A Ortodoxia tem um forte senso de continuidade com a tradição apostólica. Consideram-se os mais próximos daquilo que foi chamado de igreja primitiva e período patrístico da igreja. Notáveis teólogos como Gregório de Nissa, Gregório Nazianzeno, Atanásio de Alexandria, Máximo o Confessor, João Damasceno pertenceram à tradição oriental. Os chamados concílios ecumênicos no primeiro milênio foram realizados em sedes ortodoxas. Para se ter uma ideia do forte senso de tradição desta comunhão, são celebradas liturgias conforme ritos muito antigos, como por exemplo, a Divina Liturgia, atribuída a São João Crisóstomo. Hoje, as expressões mais significativas da ortodoxia são a russa e a grega, mas também estão possuem uma comunidade grande nos EUA, no Canadá, na Austrália, e em outros países, mesmo no Brasil, por conta da imigração. Seus padres não são obrigados a serem celibatários; somente os bispos, que são escolhidos dentre os monges, s.m.j.. A ortodoxia está organizada em patriarcados, sendo que seus líderes primazes são chamados de patriarcas. O líder Maximo da Ortodoxia é o Patriarca de Constantinopla (Istambul). Também há uma riquíssima tradição monástica, tendo sua principal referência no conhecido Monte Athos.
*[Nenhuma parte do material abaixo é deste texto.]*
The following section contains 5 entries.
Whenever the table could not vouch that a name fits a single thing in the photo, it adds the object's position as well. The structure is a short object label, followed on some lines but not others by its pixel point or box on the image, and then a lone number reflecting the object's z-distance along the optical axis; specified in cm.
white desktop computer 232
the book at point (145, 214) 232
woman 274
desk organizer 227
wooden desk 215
Embora não sejam contrários à utilização de imagens, sua ênfase maior está nos ícones, considerados janelas de percepção para os céus (quase um sacramento). Cada ícone tem uma forma especial de ser pintado, utilizando-se materiais e técnicas muito antigas, e exigindo uma atitude reverencial e especial de quem o elabora. Pelo menos em teoria, um cristão ortodoxo  comum, para ter um ícone em casa, precisa ter a aprovação de uma autoridade religiosa,geralmente o padre (presbítero) a fim de que não o utilize de forma errônea. Embora também acreditem na doutrina da intercessão dos santos, dando um lugar especial á Virgem Maria, não existe uma “mariologia” propriamente dita em sua teologia, e nem mesmo um culto individual a ela, como no catolicismo romano (isso, eu ouvi em um congresso católico/ortodoxo/anglicano acerca do assunto, e eu era o único protestante participando na ocasião).

A doutrina da salvação, na ortodoxia, é entendida como “deificação”, ou “theosis”. A ideia é a de que, a fé salvadora é aquela que une o fiel à Cristo, “cristificando-o”, por assim dizer. Tem sua expressão na frase de Atanásio de que “Deus tornou-se homem, para que o homem possa se tornar Deus”. Com isso, Atanásio queria dizer que Jesus assumiu não somente uma natureza humana individual, mas também uma natureza humana universal, capacitando a humanidade a essa transformação. Para tanto, fazem uma diferenciação entre a essência e as energias de Deus. Ninguém pode participar da essência de Deus, e sim de suas energias, que também são Deus em si, tornando o fiel um com Deus, e não, um "como" Deus.

Um tema muito importante da espiritualidade ortodoxa é o “hesicasmo”, ou “hesichia”, que seria um estado de paz divina no ser, fruto da graça de Deus e de grande disciplina por parte do fiel. O ideal é que, aquele que busca a perfeição, atinja o estado de “apathea”, que não é uma apatia em si, mas sim a ausência de patologias (a=não/pathos=paixão, patologia) no ser. Isso leva a pessoa a um estado de paz, alegria, e justiça no Espírito Santo, e profunda calma. A oração continua, ensinada no movimento hesicasta é a oração de Jesus, que consiste na repetição da frase: “Jesus, Filho de Davi, tem compaiixão de mim, pois sou pecador à sua vista/ Jesus, Filho de Deus, tem compaixão de mim... enfatizando, na primeira frase, a humanidade de Jesus, e na segunda, a sua humanidade. Pode-se fazer tal oração com o auxílio de um terço. Também pode-se orar repetindo-se continuadamente o próprio nome de Jesus, a ponto de alguns autores espirituais entenderem que tal oração passa a se confundir até mesmo com as batidas do coração. A ortodoxia, com sua rica tradição, ainda é pouco conhecida no ocidente, pois, de modo geral, as comunidades ortodoxas fora do oriente são mais voltadas para os imigrantes.